Assorto in questi pensieri si ritrovò sulla strada che porta a Palmi
nei pressi di un ponte che congiunge le due sponde del fiume Petrace. Un
ponte che gli umani chiamano Pontevecchio, forse perché per
ricostruirlo dopo che era stato distrutto da un terribile alluvione ,
avevano impiegato tra appalti, subappalti tangenti e provviste varie
quasi trent’anni e, una volta terminato, era gia’ vecchio. Giunto sul
ponte, si accorse di un uomo che camminava speditamente davanti a lui.
“Ecco -- disse fiducioso –quest’uomo fa proprio al caso mio.
Sperimenterò su di lui la considerazione degli umani nei miei
confronti”.
Affrettò il passo e raggiuntolo gli si fece incontro e con fare molto garbato gli domandò:
- Scusate, buon uomo posso chiedervi dove siete diretto?
L’uomo lo guardò di sbieco e quasi seccato rispose:
- A Parmi vaju!
Al che il Padreterno, sempre garbatamente lo corresse dicendo:
- Andate a Palmi se vuole Dio?
L’uomo si irrigidi’, gli lanciò uno sguardo di sfida e con disprezzo rispose:
- Vaju a Parmi se voli e se non voli!
A quel punto il Creatore, messa da parte la sua infinita bontà e
misericordia, preso dalla collera, lo trasformò seduta stante in rospo e
lo scagliò in una pozza d’acqua stagnante formata dal sottostante fiume
Petrace, sospirando “Bella riconoscenza! E’questo il modo di
comportarsi con chi, oltre ad averlo creato, si e’ pure immolato per
lui”. Quindi deluso e infastidito lasciò la terra e in un batter
d’occhio se ne torno’ nel paradiso.
Nei giorni successivi, pur essendo impegnato a valutare miriadi di
richieste accumulate dalla e per l’eternita’, non riusciva a togliersi
dalla mente il ricordo di quel giorno terreno. “Forse – pensava – con
quell’uomo sono stato eccessivamente severo. Forse quel poveretto quel
giorno era in un momento di crisi e di sconforto e si è lasciato andare.
E poi che Padreterno sono se non riesco a capire e perdonare?”. Insomma
si rese conto di averla fatta grossa e di dovervi porre rimedio.
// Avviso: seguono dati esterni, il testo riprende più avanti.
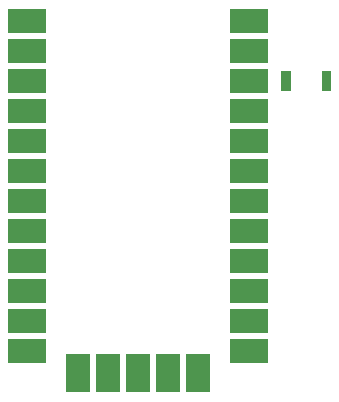
<source format=gtp>
G04 Layer: TopPasteMaskLayer*
G04 EasyEDA v6.5.1, 2022-07-13 07:01:50*
G04 5ba7d446201f4704a459628eea357821,d603b60474844c32a05bd641800ef4e1,10*
G04 Gerber Generator version 0.2*
G04 Scale: 100 percent, Rotated: No, Reflected: No *
G04 Dimensions in millimeters *
G04 leading zeros omitted , absolute positions ,4 integer and 5 decimal *
%FSLAX45Y45*%
%MOMM*%

%ADD10C,0.0001*%

%LPD*%
G36*
X27099153Y9828182D02*
G01*
X27099153Y9628182D01*
X26774134Y9628182D01*
X26774134Y9828182D01*
G37*
G36*
X27099153Y9574182D02*
G01*
X27099153Y9374182D01*
X26774134Y9374182D01*
X26774134Y9574182D01*
G37*
G36*
X27099153Y9320182D02*
G01*
X27099153Y9120182D01*
X26774134Y9120182D01*
X26774134Y9320182D01*
G37*
G36*
X27099153Y9066182D02*
G01*
X27099153Y8866182D01*
X26774134Y8866182D01*
X26774134Y9066182D01*
G37*
G36*
X27099153Y8812182D02*
G01*
X27099153Y8612182D01*
X26774134Y8612182D01*
X26774134Y8812182D01*
G37*
G36*
X27099153Y8558182D02*
G01*
X27099153Y8358182D01*
X26774134Y8358182D01*
X26774134Y8558182D01*
G37*
G36*
X27099153Y8304182D02*
G01*
X27099153Y8104182D01*
X26774134Y8104182D01*
X26774134Y8304182D01*
G37*
G36*
X27099153Y8050182D02*
G01*
X27099153Y7850182D01*
X26774134Y7850182D01*
X26774134Y8050182D01*
G37*
G36*
X27099153Y7796182D02*
G01*
X27099153Y7596182D01*
X26774134Y7596182D01*
X26774134Y7796182D01*
G37*
G36*
X27099153Y7542182D02*
G01*
X27099153Y7342182D01*
X26774134Y7342182D01*
X26774134Y7542182D01*
G37*
G36*
X27099153Y7288182D02*
G01*
X27099153Y7088182D01*
X26774134Y7088182D01*
X26774134Y7288182D01*
G37*
G36*
X27099153Y7034182D02*
G01*
X27099153Y6834182D01*
X26774134Y6834182D01*
X26774134Y7034182D01*
G37*
G36*
X28978753Y7034182D02*
G01*
X28978753Y6834182D01*
X28653734Y6834182D01*
X28653734Y7034182D01*
G37*
G36*
X28978753Y7288182D02*
G01*
X28978753Y7088182D01*
X28653734Y7088182D01*
X28653734Y7288182D01*
G37*
G36*
X28978753Y7542182D02*
G01*
X28978753Y7342182D01*
X28653734Y7342182D01*
X28653734Y7542182D01*
G37*
G36*
X28978753Y7796182D02*
G01*
X28978753Y7596182D01*
X28653734Y7596182D01*
X28653734Y7796182D01*
G37*
G36*
X28978753Y8050182D02*
G01*
X28978753Y7850182D01*
X28653734Y7850182D01*
X28653734Y8050182D01*
G37*
G36*
X28978753Y8304182D02*
G01*
X28978753Y8104182D01*
X28653734Y8104182D01*
X28653734Y8304182D01*
G37*
G36*
X28978753Y8558182D02*
G01*
X28978753Y8358182D01*
X28653734Y8358182D01*
X28653734Y8558182D01*
G37*
G36*
X28978753Y8812182D02*
G01*
X28978753Y8612182D01*
X28653734Y8612182D01*
X28653734Y8812182D01*
G37*
G36*
X28978753Y9066182D02*
G01*
X28978753Y8866182D01*
X28653734Y8866182D01*
X28653734Y9066182D01*
G37*
G36*
X28978753Y9320182D02*
G01*
X28978753Y9120182D01*
X28653734Y9120182D01*
X28653734Y9320182D01*
G37*
G36*
X28978753Y9574182D02*
G01*
X28978753Y9374182D01*
X28653734Y9374182D01*
X28653734Y9574182D01*
G37*
G36*
X28978753Y9828182D02*
G01*
X28978753Y9628182D01*
X28653734Y9628182D01*
X28653734Y9828182D01*
G37*
G36*
X27268444Y6906191D02*
G01*
X27468443Y6906191D01*
X27468443Y6581173D01*
X27268444Y6581198D01*
G37*
G36*
X27522444Y6906191D02*
G01*
X27722443Y6906191D01*
X27722443Y6581173D01*
X27522444Y6581198D01*
G37*
G36*
X27776444Y6906191D02*
G01*
X27976443Y6906191D01*
X27976443Y6581173D01*
X27776444Y6581198D01*
G37*
G36*
X28030444Y6906191D02*
G01*
X28230443Y6906191D01*
X28230443Y6581173D01*
X28030444Y6581198D01*
G37*
G36*
X28284444Y6906191D02*
G01*
X28484443Y6906191D01*
X28484443Y6581173D01*
X28284444Y6581198D01*
G37*
G36*
X29428902Y9305198D02*
G01*
X29508902Y9305198D01*
X29508902Y9135198D01*
X29428902Y9135198D01*
G37*
G36*
X29088897Y9305198D02*
G01*
X29168897Y9305198D01*
X29168897Y9135198D01*
X29088897Y9135198D01*
G37*
M02*

</source>
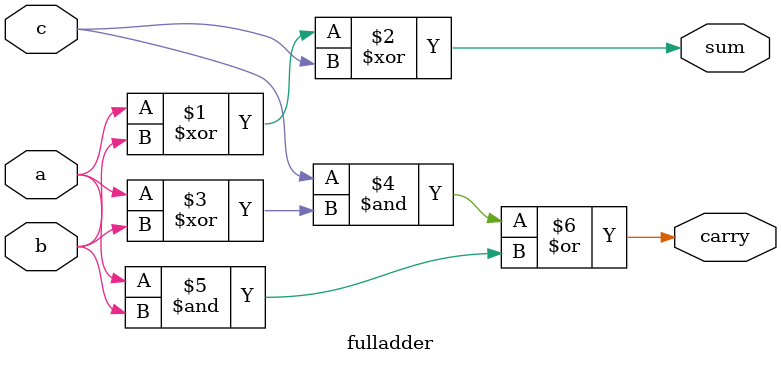
<source format=v>
`timescale 1ns / 1ps
module ripple_carry(a0,a1,a2,a3,b0,b1,b2,b3,c,sum0,sum1,sum2,sum3,carry);
input a0,a1,a2,a3;
input b0,b1,b2,b3;
input c;
output sum0,sum1,sum2,sum3;
output carry;
wire y0,y1,y2;
fulladder FA1(.a(a0),.b(b0),.c(c),.sum(sum0),.carry(y0));
fulladder FA2(.a(a1),.b(b1),.c(y0),.sum(sum1),.carry(y1));
fulladder FA3(.a(a2),.b(b2),.c(y1),.sum(sum2),.carry(y2));
fulladder FA4(.a(a3),.b(b3),.c(y2),.sum(sum3),.carry(carry));

endmodule
module fulladder(a,b,c,sum,carry);
input a,b,c;
output sum,carry;
assign sum=(a^b^c);
assign carry=(c&(a^b)|a&b);
endmodule
</source>
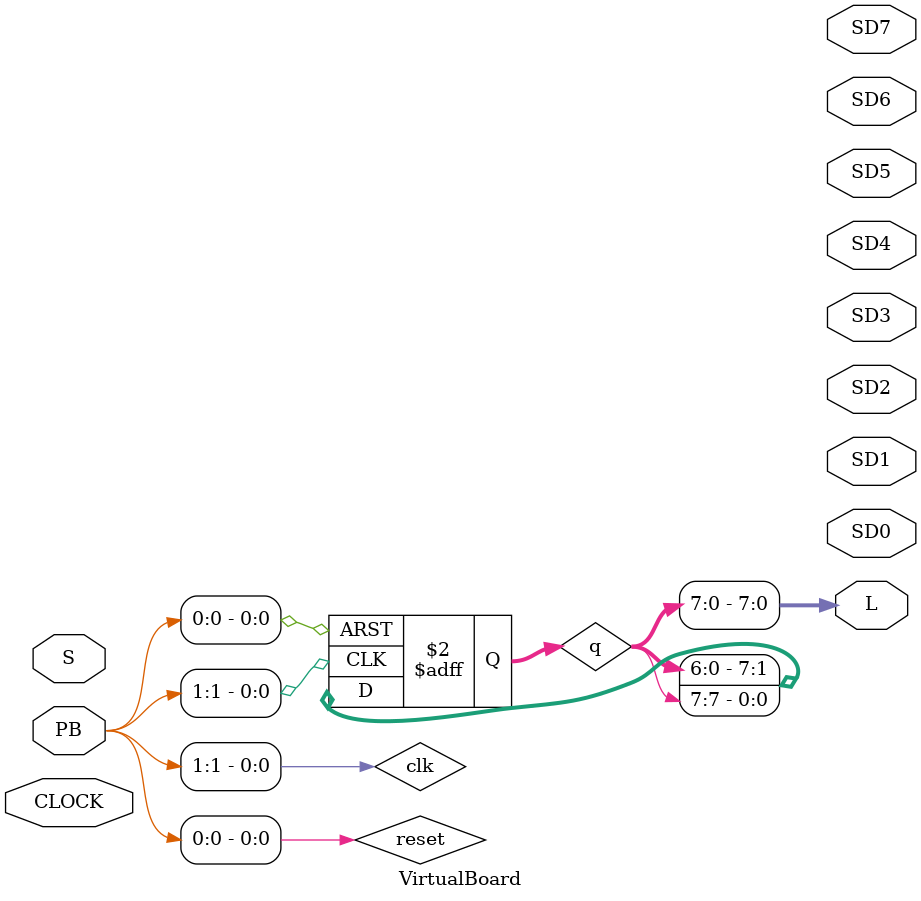
<source format=sv>
`default_nettype none 
module VirtualBoard (
    input  wire   CLOCK,      // 10 MHz Input Clock 
    input  wire  [19:0] PB,   // 20 Push Buttons, logical 1 when pressed
    input  wire  [35:0] S,    // 36 Switches
    output logic [35:0] L,    // 36 LEDs, drive logical 1 to light up
    output logic  [7:0] SD7,  // 8 common anode Seven-segment Display
    output logic  [7:0] SD6,
    output logic  [7:0] SD5,
    output logic  [7:0] SD4,
    output logic  [7:0] SD3,
    output logic  [7:0] SD2,
    output logic  [7:0] SD1,
    output logic  [7:0] SD0
); 

/** The input port is replaced with an internal signal **/
wire reset = PB[0];
wire clk   = PB[1];

/************* The logic of this experiment *************/
logic [7:0]q;
always @ (posedge clk or posedge reset)
	if (reset)
		q <= 1;
	else
		q <= {q[6:0], q[7]};

/****** Internal signal assignment to output port *******/
assign L[7:0] = q[7:0];

endmodule

</source>
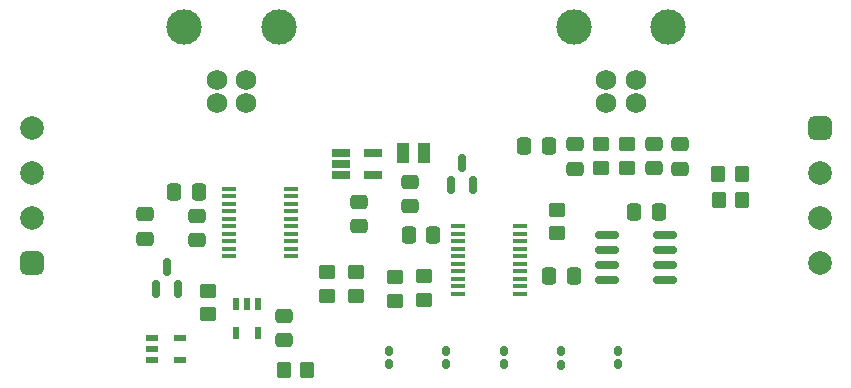
<source format=gbr>
%TF.GenerationSoftware,KiCad,Pcbnew,(6.0.10)*%
%TF.CreationDate,2023-01-23T16:27:41+00:00*%
%TF.ProjectId,USB,5553422e-6b69-4636-9164-5f7063625858,rev?*%
%TF.SameCoordinates,Original*%
%TF.FileFunction,Soldermask,Top*%
%TF.FilePolarity,Negative*%
%FSLAX46Y46*%
G04 Gerber Fmt 4.6, Leading zero omitted, Abs format (unit mm)*
G04 Created by KiCad (PCBNEW (6.0.10)) date 2023-01-23 16:27:41*
%MOMM*%
%LPD*%
G01*
G04 APERTURE LIST*
G04 Aperture macros list*
%AMRoundRect*
0 Rectangle with rounded corners*
0 $1 Rounding radius*
0 $2 $3 $4 $5 $6 $7 $8 $9 X,Y pos of 4 corners*
0 Add a 4 corners polygon primitive as box body*
4,1,4,$2,$3,$4,$5,$6,$7,$8,$9,$2,$3,0*
0 Add four circle primitives for the rounded corners*
1,1,$1+$1,$2,$3*
1,1,$1+$1,$4,$5*
1,1,$1+$1,$6,$7*
1,1,$1+$1,$8,$9*
0 Add four rect primitives between the rounded corners*
20,1,$1+$1,$2,$3,$4,$5,0*
20,1,$1+$1,$4,$5,$6,$7,0*
20,1,$1+$1,$6,$7,$8,$9,0*
20,1,$1+$1,$8,$9,$2,$3,0*%
G04 Aperture macros list end*
%ADD10R,1.200000X0.400000*%
%ADD11RoundRect,0.150000X0.150000X-0.587500X0.150000X0.587500X-0.150000X0.587500X-0.150000X-0.587500X0*%
%ADD12R,1.020000X1.780000*%
%ADD13RoundRect,0.150000X-0.825000X-0.150000X0.825000X-0.150000X0.825000X0.150000X-0.825000X0.150000X0*%
%ADD14R,1.000000X0.600000*%
%ADD15R,0.600000X1.000000*%
%ADD16R,1.560000X0.650000*%
%ADD17RoundRect,0.250000X-0.450000X0.350000X-0.450000X-0.350000X0.450000X-0.350000X0.450000X0.350000X0*%
%ADD18RoundRect,0.250000X0.350000X0.450000X-0.350000X0.450000X-0.350000X-0.450000X0.350000X-0.450000X0*%
%ADD19RoundRect,0.250000X-0.350000X-0.450000X0.350000X-0.450000X0.350000X0.450000X-0.350000X0.450000X0*%
%ADD20RoundRect,0.250000X0.450000X-0.350000X0.450000X0.350000X-0.450000X0.350000X-0.450000X-0.350000X0*%
%ADD21C,2.000000*%
%ADD22RoundRect,0.500000X-0.500000X0.500000X-0.500000X-0.500000X0.500000X-0.500000X0.500000X0.500000X0*%
%ADD23RoundRect,0.500000X0.500000X-0.500000X0.500000X0.500000X-0.500000X0.500000X-0.500000X-0.500000X0*%
%ADD24RoundRect,0.160000X0.160000X-0.222500X0.160000X0.222500X-0.160000X0.222500X-0.160000X-0.222500X0*%
%ADD25RoundRect,0.250000X0.475000X-0.337500X0.475000X0.337500X-0.475000X0.337500X-0.475000X-0.337500X0*%
%ADD26RoundRect,0.250000X0.337500X0.475000X-0.337500X0.475000X-0.337500X-0.475000X0.337500X-0.475000X0*%
%ADD27RoundRect,0.250000X-0.337500X-0.475000X0.337500X-0.475000X0.337500X0.475000X-0.337500X0.475000X0*%
%ADD28RoundRect,0.250000X-0.475000X0.337500X-0.475000X-0.337500X0.475000X-0.337500X0.475000X0.337500X0*%
%ADD29C,3.000000*%
%ADD30C,1.750000*%
G04 APERTURE END LIST*
D10*
%TO.C,U3*%
X166490000Y-137742500D03*
X166490000Y-138377500D03*
X166490000Y-139012500D03*
X166490000Y-139647500D03*
X166490000Y-140282500D03*
X166490000Y-140917500D03*
X166490000Y-141552500D03*
X166490000Y-142187500D03*
X166490000Y-142822500D03*
X166490000Y-143457500D03*
X161290000Y-143457500D03*
X161290000Y-142822500D03*
X161290000Y-142187500D03*
X161290000Y-141552500D03*
X161290000Y-140917500D03*
X161290000Y-140282500D03*
X161290000Y-139647500D03*
X161290000Y-139012500D03*
X161290000Y-138377500D03*
X161290000Y-137742500D03*
%TD*%
D11*
%TO.C,D3*%
X137555000Y-143045000D03*
X135655000Y-143045000D03*
X136605000Y-141170000D03*
%TD*%
%TO.C,D1*%
X162560000Y-134257500D03*
X160660000Y-134257500D03*
X161610000Y-132382500D03*
%TD*%
D12*
%TO.C,L1*%
X158410000Y-131520000D03*
X156630000Y-131520000D03*
%TD*%
D13*
%TO.C,U6*%
X178825000Y-138515000D03*
X178825000Y-139785000D03*
X178825000Y-141055000D03*
X178825000Y-142325000D03*
X173875000Y-142325000D03*
X173875000Y-141055000D03*
X173875000Y-139785000D03*
X173875000Y-138515000D03*
%TD*%
D14*
%TO.C,U5*%
X137710000Y-147190000D03*
X137710000Y-149090000D03*
X135310000Y-149090000D03*
X135310000Y-148140000D03*
X135310000Y-147190000D03*
%TD*%
D15*
%TO.C,U4*%
X144325000Y-146747500D03*
X142425000Y-146747500D03*
X142425000Y-144347500D03*
X143375000Y-144347500D03*
X144325000Y-144347500D03*
%TD*%
D10*
%TO.C,U2*%
X141900000Y-140270000D03*
X141900000Y-139635000D03*
X141900000Y-139000000D03*
X141900000Y-138365000D03*
X141900000Y-137730000D03*
X141900000Y-137095000D03*
X141900000Y-136460000D03*
X141900000Y-135825000D03*
X141900000Y-135190000D03*
X141900000Y-134555000D03*
X147100000Y-134555000D03*
X147100000Y-135190000D03*
X147100000Y-135825000D03*
X147100000Y-136460000D03*
X147100000Y-137095000D03*
X147100000Y-137730000D03*
X147100000Y-138365000D03*
X147100000Y-139000000D03*
X147100000Y-139635000D03*
X147100000Y-140270000D03*
%TD*%
D16*
%TO.C,U1*%
X154030000Y-131530000D03*
X154030000Y-133430000D03*
X151330000Y-133430000D03*
X151330000Y-132480000D03*
X151330000Y-131530000D03*
%TD*%
D17*
%TO.C,R11*%
X155960000Y-144040000D03*
X155960000Y-142040000D03*
%TD*%
%TO.C,R10*%
X158400000Y-144000000D03*
X158400000Y-142000000D03*
%TD*%
%TO.C,R9*%
X150185000Y-143637500D03*
X150185000Y-141637500D03*
%TD*%
D18*
%TO.C,R8*%
X183340000Y-135490000D03*
X185340000Y-135490000D03*
%TD*%
D19*
%TO.C,R7*%
X185310000Y-133330000D03*
X183310000Y-133330000D03*
%TD*%
D17*
%TO.C,R6*%
X152645000Y-143617500D03*
X152645000Y-141617500D03*
%TD*%
D20*
%TO.C,R5*%
X169620000Y-136350000D03*
X169620000Y-138350000D03*
%TD*%
%TO.C,R4*%
X140055000Y-143217500D03*
X140055000Y-145217500D03*
%TD*%
D19*
%TO.C,R3*%
X148500000Y-149960000D03*
X146500000Y-149960000D03*
%TD*%
D17*
%TO.C,R2*%
X175600000Y-132820000D03*
X175600000Y-130820000D03*
%TD*%
%TO.C,R1*%
X173390000Y-132820000D03*
X173390000Y-130820000D03*
%TD*%
D21*
%TO.C,J4*%
X191870000Y-140875000D03*
X191870000Y-137065000D03*
X191870000Y-133255000D03*
D22*
X191870000Y-129445000D03*
%TD*%
D21*
%TO.C,J3*%
X125200000Y-129445000D03*
X125200000Y-133255000D03*
X125200000Y-137065000D03*
D23*
X125200000Y-140875000D03*
%TD*%
D24*
%TO.C,D7*%
X169960000Y-148327500D03*
X169960000Y-149472500D03*
%TD*%
%TO.C,D6*%
X174810000Y-148297500D03*
X174810000Y-149442500D03*
%TD*%
%TO.C,D5*%
X160270000Y-148307500D03*
X160270000Y-149452500D03*
%TD*%
%TO.C,D4*%
X165120000Y-148307500D03*
X165120000Y-149452500D03*
%TD*%
%TO.C,D2*%
X155420000Y-148307500D03*
X155420000Y-149452500D03*
%TD*%
D25*
%TO.C,C13*%
X146535000Y-145330000D03*
X146535000Y-147405000D03*
%TD*%
D26*
%TO.C,C12*%
X176162500Y-136560000D03*
X178237500Y-136560000D03*
%TD*%
D27*
%TO.C,C11*%
X171067500Y-142000000D03*
X168992500Y-142000000D03*
%TD*%
D26*
%TO.C,C10*%
X166852500Y-130950000D03*
X168927500Y-130950000D03*
%TD*%
%TO.C,C9*%
X157102500Y-138530000D03*
X159177500Y-138530000D03*
%TD*%
%TO.C,C8*%
X137242500Y-134852500D03*
X139317500Y-134852500D03*
%TD*%
D28*
%TO.C,C7*%
X139160000Y-138940000D03*
X139160000Y-136865000D03*
%TD*%
%TO.C,C6*%
X157230000Y-136067500D03*
X157230000Y-133992500D03*
%TD*%
%TO.C,C5*%
X134760000Y-138817500D03*
X134760000Y-136742500D03*
%TD*%
%TO.C,C4*%
X171130000Y-132867500D03*
X171130000Y-130792500D03*
%TD*%
%TO.C,C3*%
X180030000Y-132867500D03*
X180030000Y-130792500D03*
%TD*%
%TO.C,C2*%
X177860000Y-130782500D03*
X177860000Y-132857500D03*
%TD*%
%TO.C,C1*%
X152910000Y-137760000D03*
X152910000Y-135685000D03*
%TD*%
D29*
%TO.C,J1*%
X179070000Y-120855000D03*
X171070000Y-120855000D03*
D30*
X173820000Y-125345000D03*
X176320000Y-125345000D03*
X176320000Y-127345000D03*
X173820000Y-127345000D03*
%TD*%
D29*
%TO.C,J2*%
X138070000Y-120855000D03*
X146070000Y-120855000D03*
D30*
X140820000Y-125345000D03*
X143320000Y-125345000D03*
X143320000Y-127345000D03*
X140820000Y-127345000D03*
%TD*%
M02*

</source>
Così
in men che non si dica, si fece preparare il carro celeste e una volta a
bordo, inforco’ la rotta che dalle Plejadi conduce al sistema solare e
atterro’ nel punto esatto del ponte da cui aveva scagliato l’uomo nel fiume.
Restituite al malcapitato le umane sembianze e ricollocatolo sul
ponte, gli si accostò e col solito garbo gli ridomandò:
- Scusate buon uomo, posso chiedervi dove siete diretto?
E l’altro di rimando:
- A Parmi vaju!
Allora il Padreterno un po’ incredulo ma con voce bonaria e accomodante gli richiese:
- Andate a Palmi se vuole Dio?
L’ uomo lo guardò, strinse i pugni e a bocca spalancata, con quanto fiato aveva in gola gridò:
- VAJU SE VOLI E SE NON VOLI... E SE NNO U GURNALI (stagno)E’ JIA’!
Pare che Dio proprio allora, mantenendo a stento la calma, abbia coniato la metafora “Testardo come un Calabrese”.